Multimedia authoring tools, which allow interactive models to be hastily constructed and as hastily deconstructed for the purposes of revision, can facilitate the design process at even the earliest levels of program planning: concept creation and testing.
While those involved in the writing of an interactive multimedia program may go about things in a manner which suits their own creative talents, there are some basic guidelines which serve many in the interactive design community. For instance, after settling on an idea for an interactive program, the production of a test-of-concept model is generally recommended. A too-detailed model at this stage is to be avoided, in case pinning down ideas now might preclude broadening, or otherwise altering, the concept later. Focussing on a central element of the program, something that encapsulates the essence of what the program is about and how it might be presented and used, is what the model should concentrate on.
The test-of-concept model could be totally paper-based -- a sketch treatment, indicating program structure and the sort of features (interactive and otherwise) to be included. Personally, I favour building interactive sketch models and, for this, I find Hypercard an ideal program.

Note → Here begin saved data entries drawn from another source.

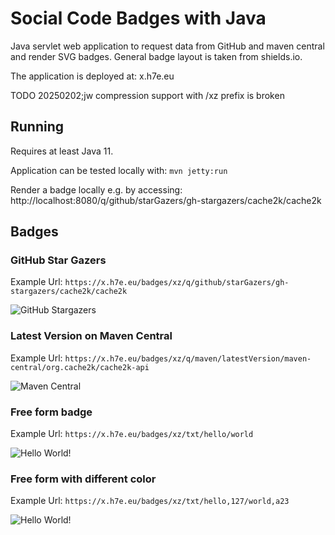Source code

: 
# Social Code Badges with Java

Java servlet web application to request data from GitHub and maven central and render SVG badges.
General badge layout is taken from shields.io.

The application is deployed at: x.h7e.eu

TODO 20250202;jw compression support with /xz prefix is broken

## Running

Requires at least Java 11.

Application can be tested locally with: `mvn jetty:run`

Render a badge locally e.g. by accessing: http://localhost:8080/q/github/starGazers/gh-stargazers/cache2k/cache2k

## Badges

### GitHub Star Gazers

Example Url: `https://x.h7e.eu/badges/xz/q/github/starGazers/gh-stargazers/cache2k/cache2k`

![GitHub Stargazers](https://x.h7e.eu/badges/xz/q/github/starGazers/gh-stargazers/cache2k/cache2k)

### Latest Version on Maven Central

Example Url: `https://x.h7e.eu/badges/xz/q/maven/latestVersion/maven-central/org.cache2k/cache2k-api`

![Maven Central](https://x.h7e.eu/badges/xz/q/maven/latestVersion/maven-central/org.cache2k/cache2k-api)

### Free form badge

Example Url: `https://x.h7e.eu/badges/xz/txt/hello/world`

![Hello World!](https://x.h7e.eu/badges/xz/txt/hello/world)

### Free form with different color

Example Url: `https://x.h7e.eu/badges/xz/txt/hello,127/world,a23`

![Hello World!](https://x.h7e.eu/badges/xz/txt/hello,127/world,a23)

With Hypercard on the Mac (or other similar authoring programs), interactive models can be quickly thrown together in a form that is easily adjusted and gives more concrete expression to the way those involved in the initial design process are thinking. In this way, decisions about what will and won't work are easier to make. And working in this way can make later phases like content-writing a lot easier (See "Speeding Up the Content Writing Phase").
Note that there is a definite danger in test-of-concept models which concentrate on only a limited aspect of the program. The danger is being mislead into believing that, just because one section seems to work alright, other sections containing substantially different ingredients will, too. (QUOTE FROM BLAKE HERE) One of the objects in testing the program should be to investigate how the elements work together, and whether they contribute towards a unified overall concept of what the program is about and how to get the most out of it. To borrow a metaphor from Nicolas Lewis (interactive designer for Future Media) who, with clients, likens programs to a house structure, what the model at this stage is illucidating is the structure of the house, not its furnishings, although it may come about later that the nature and dimensions of some pieces of furniture may require some structural redesign.
The extent to which screen visuals should be incorporated at this stage is debatable. You may wish to avoid showing anything too graphical for a number of reasons. Throwaway ideas sometimes can develop lives of their own, becoming accepted just because they were there first. Or the client might think that a rough sketch is what the finished product is actually going to look like and take fright! You might have an idea of how wonderful the finished graphic will look, but the client has still to be convinced. I remember showing to a working group a menu screen containing the sketch of a scrollable landscape. The point of the presentation was to focus us on defining the program structure but, because a particular hill reminded one group member of a burial mound which was inappropriate to the historical period represented by the landscape, almost twenty minutes were lost in the discussion which ensued.